Já no caso das figuras que remetem ao humano, o corpo é representado de modo esquemático: uma cabeça evidentemente talhada que se une a um pescoço que é também tronco, do qual nascem duas longas pernas desproporcionalmente longas, formando uma figura sem braços. Se valendo de simplicidade e concisão, as deformações e a expressividade das esculturas de José Bezerra flertam com o cômico. A forma de trabalhar a madeira, de modo facetado; a presença constante das estruturas originais dos troncos e a expressividade das figuras, dão à produção de José Bezerra um aspecto inacabado, como se as peças desejassem uma continuidade para além de seus contornos.

O artista exibe seu trabalho em mostras coletivas e individuais, desde 2007, em diversos estados brasileiros, assim como na Alemanha, França, Itália e Portugal.
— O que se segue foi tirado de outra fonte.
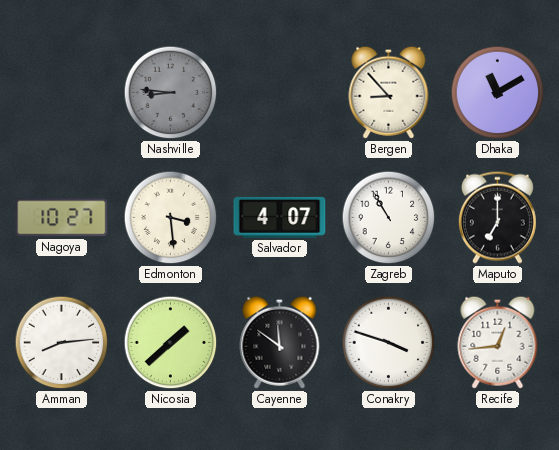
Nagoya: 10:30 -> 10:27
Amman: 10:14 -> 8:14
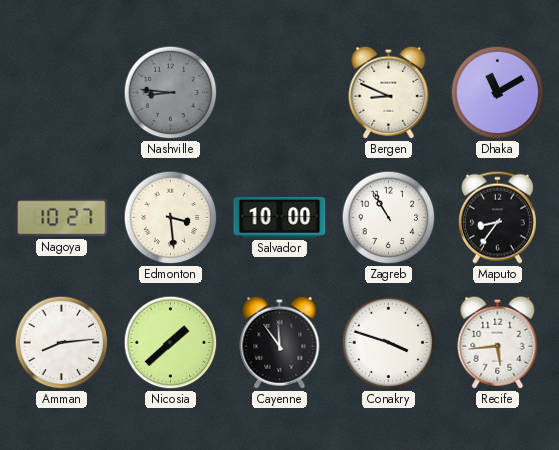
Bergen: 8:53 -> 8:49
Salvador: 4:07 -> 10:00
Maputo: 7:00 -> 8:36
Cayenne: 11:51 -> 11:54
Recife: 12:44 -> 5:44
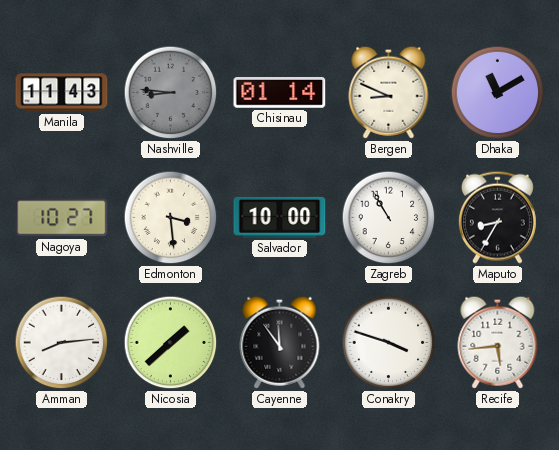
Manila: none -> 11:43
Chisinau: none -> 01:14
Maputo: 8:36 -> 8:35
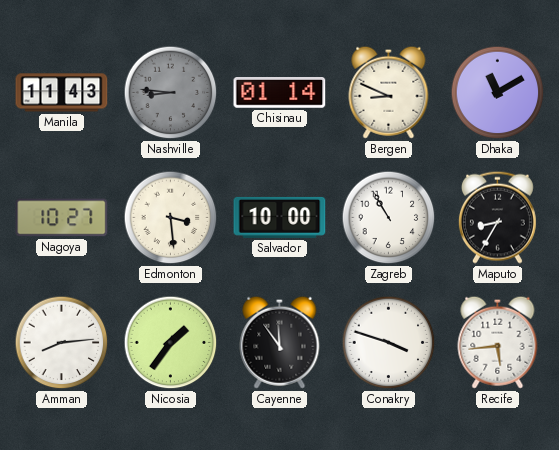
Nicosia: 1:38 -> 1:36
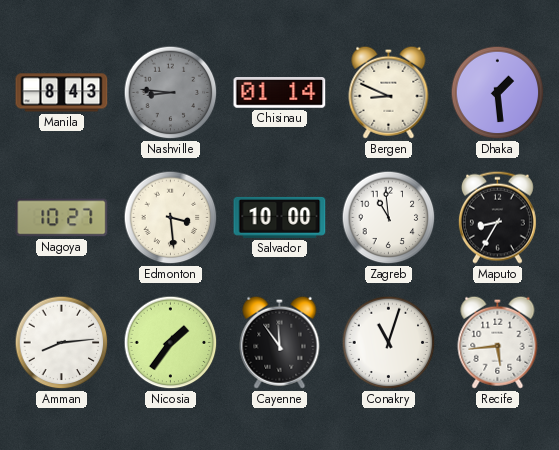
Manila: 11:43 -> 8:43
Dhaka: 11:10 -> 1:29
Zagreb: 10:55 -> 10:59
Conakry: 3:48 -> 11:03
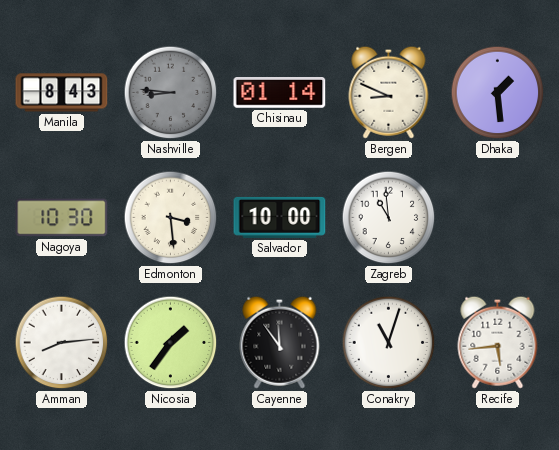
Nagoya: 10:27 -> 10:30
Maputo: 8:35 -> none
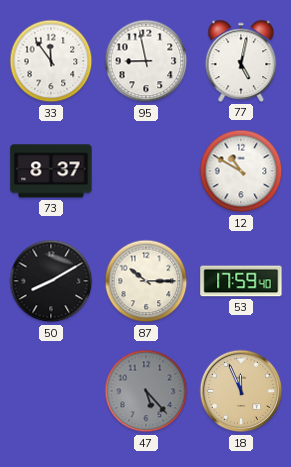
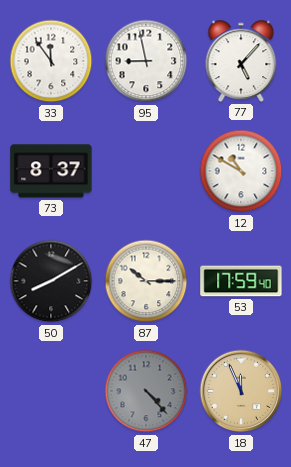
77: 5:02 -> 5:07
47: 5:23 -> 4:23
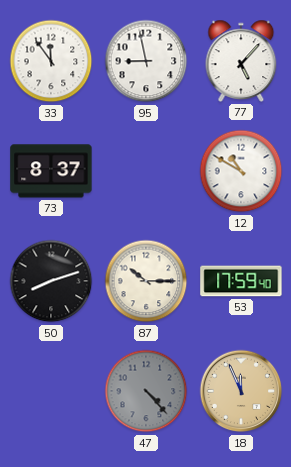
50: 8:10 -> 8:12
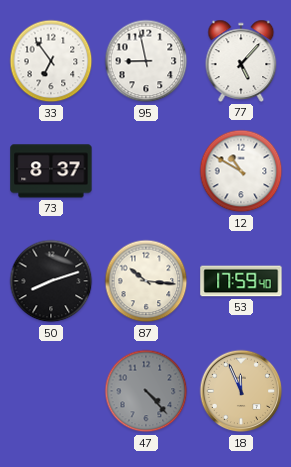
33: 11:54 -> 6:54
87: 10:15 -> 10:16
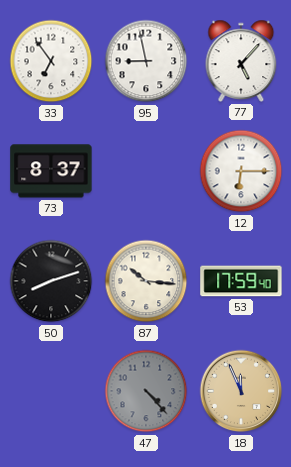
12: 10:50 -> 6:15
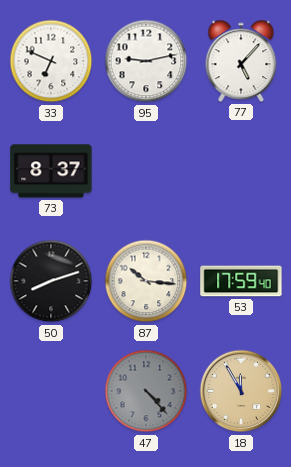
33: 6:54 -> 6:49
95: 8:58 -> 9:13
12: 6:15 -> none
18: 11:56 -> 11:55
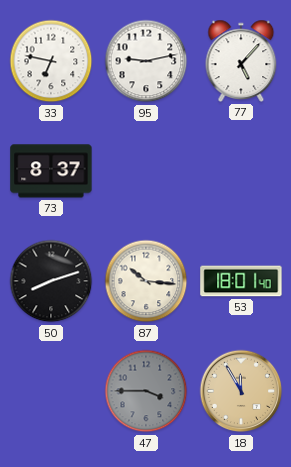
33: 6:49 -> 6:47
53: 17:59 -> 18:01
47: 4:23 -> 3:45
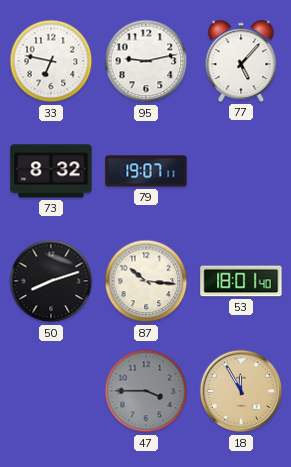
73: 8:37 -> 8:32
79: none -> 19:07
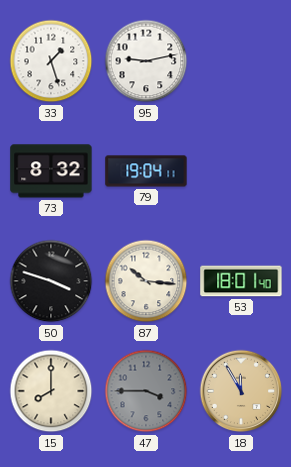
33: 6:47 -> 1:27
77: 5:07 -> none
79: 19:07 -> 19:04
50: 8:12 -> 3:48
15: none -> 8:00
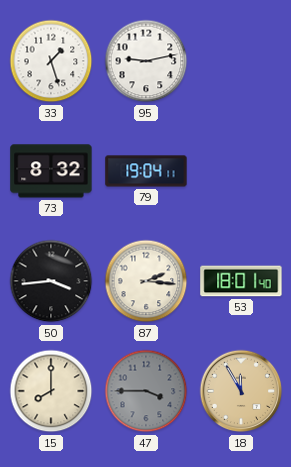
50: 3:48 -> 3:44
87: 10:16 -> 2:16
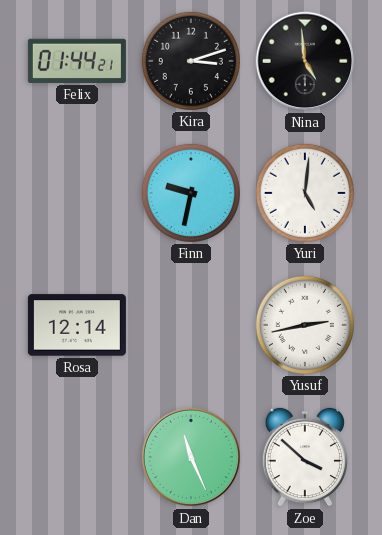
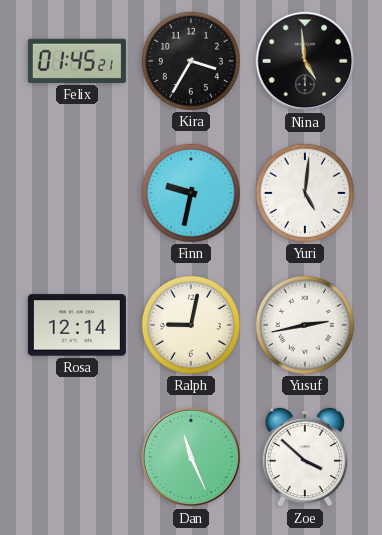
Felix: 01:44 -> 01:45
Kira: 3:12 -> 3:35
Ralph: none -> 9:02
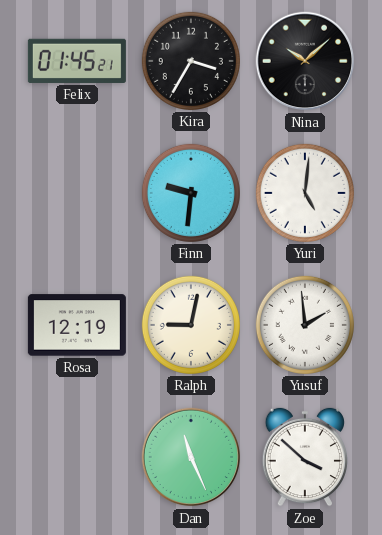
Nina: 4:59 -> 10:08
Finn: 9:32 -> 9:31
Rosa: 12:14 -> 12:19
Yusuf: 2:43 -> 1:59
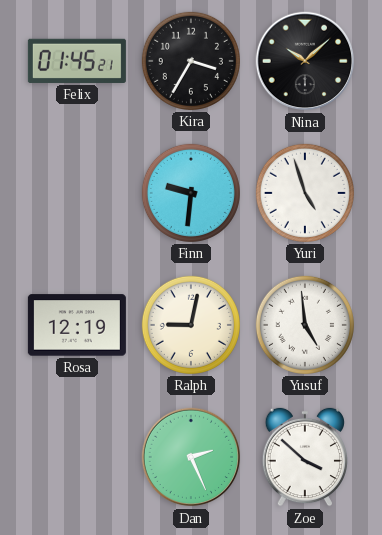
Yuri: 5:01 -> 4:57
Yusuf: 1:59 -> 4:59
Dan: 11:26 -> 2:26
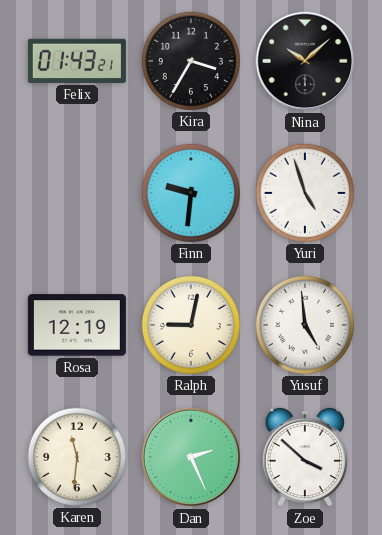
Felix: 01:45 -> 01:43
Karen: none -> 11:31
Em 2010, realiza uma exposição individual com curadoria de Rodrigo Naves e, em 2015, outra individual, desta vez com curadoria de Tiago Mesquita. Em seu ateliê, Zé Bezerra forma discípulos que desenvolvem suas próprias linguagens a partir dos fundamentos ensinados pelo artista. A curiosidade em torno de seu trabalho estimula a transformação do Vale do Catimbau em pólo turístico, beneficiando a localidade e a região em torno.
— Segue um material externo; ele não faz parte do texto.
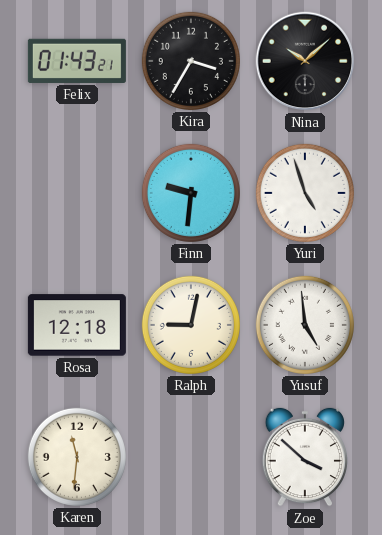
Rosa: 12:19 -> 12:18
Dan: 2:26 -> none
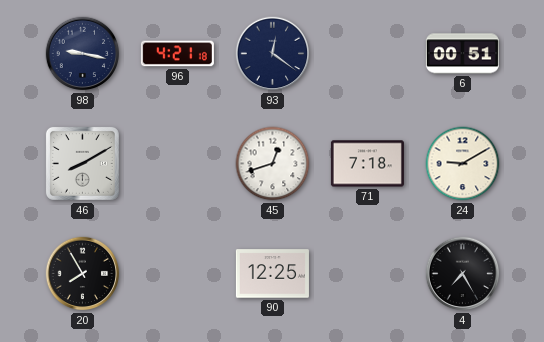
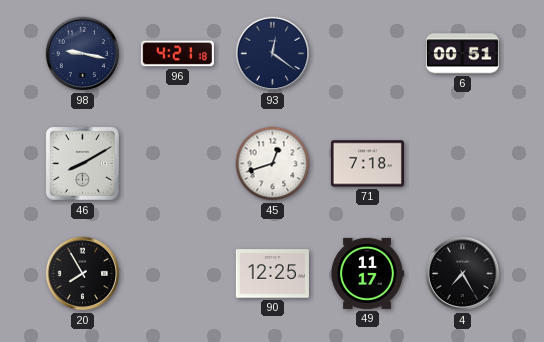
24: 9:10 -> none
49: none -> 11:17
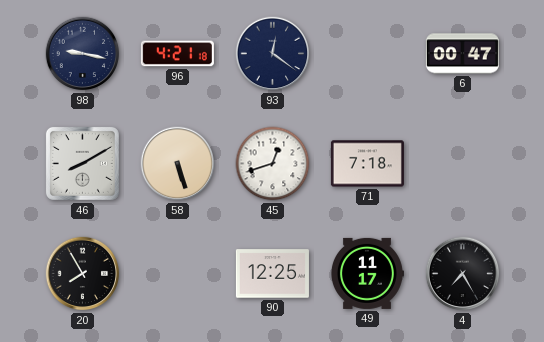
6: 00:51 -> 00:47
58: none -> 5:27
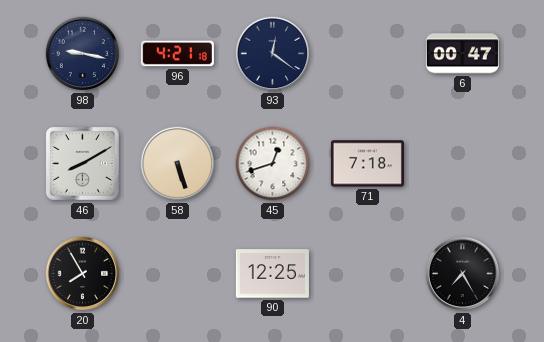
49: 11:17 -> none
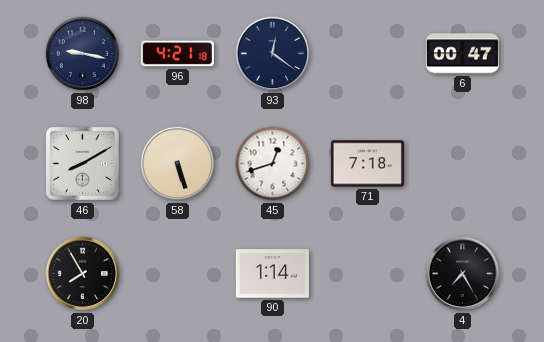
90: 12:25 -> 1:14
Um dos grandes mestres da arte da madeira no Nordeste, ao lado de artistas renomados como Véio, Efrain de Almeida, Nino, Manoel Graciano e Manoel Santeiro, José Bezerra pertence às camadas economicamente desfavorecidas da população brasileira. Trabalhando com técnicas recorrentes da arte dos povos originários e com temas ligados à vida rural, sua produção, no entanto, não deve ser caracterizada com o rótulo de arte popular. Por meio de uma linguagem sintética e expressiva, José Bezerra leva para o mundo a mensagem dos espíritos da caatinga acerca da força e magia dos seres da mata.

Notas

1. Também conhecida como ambaurana, baru, cumaru-do-ceará, cumaru-das caatingas, imburana-de-cheiro, entre outros nomes populares. Nativa da caatinga, possui um cheiro suave, levemente adocicado, e propriedades medicinais úteis no combate a problemas respiratórios. O porte da árvore na mata fechada pode alcançar até 10m de altura. A madeira é medianamente pesada e, embora densa, é macia apresentando um tom amarelado ou rosado. Embora seja resistente, é vulnerável ao ataque de cupins subterrâneos, que podem derrubar galhos ou até a árvore como um todo.

2. Ave que se alimenta de peixes e vive próxima aos rios, lagos e mangues.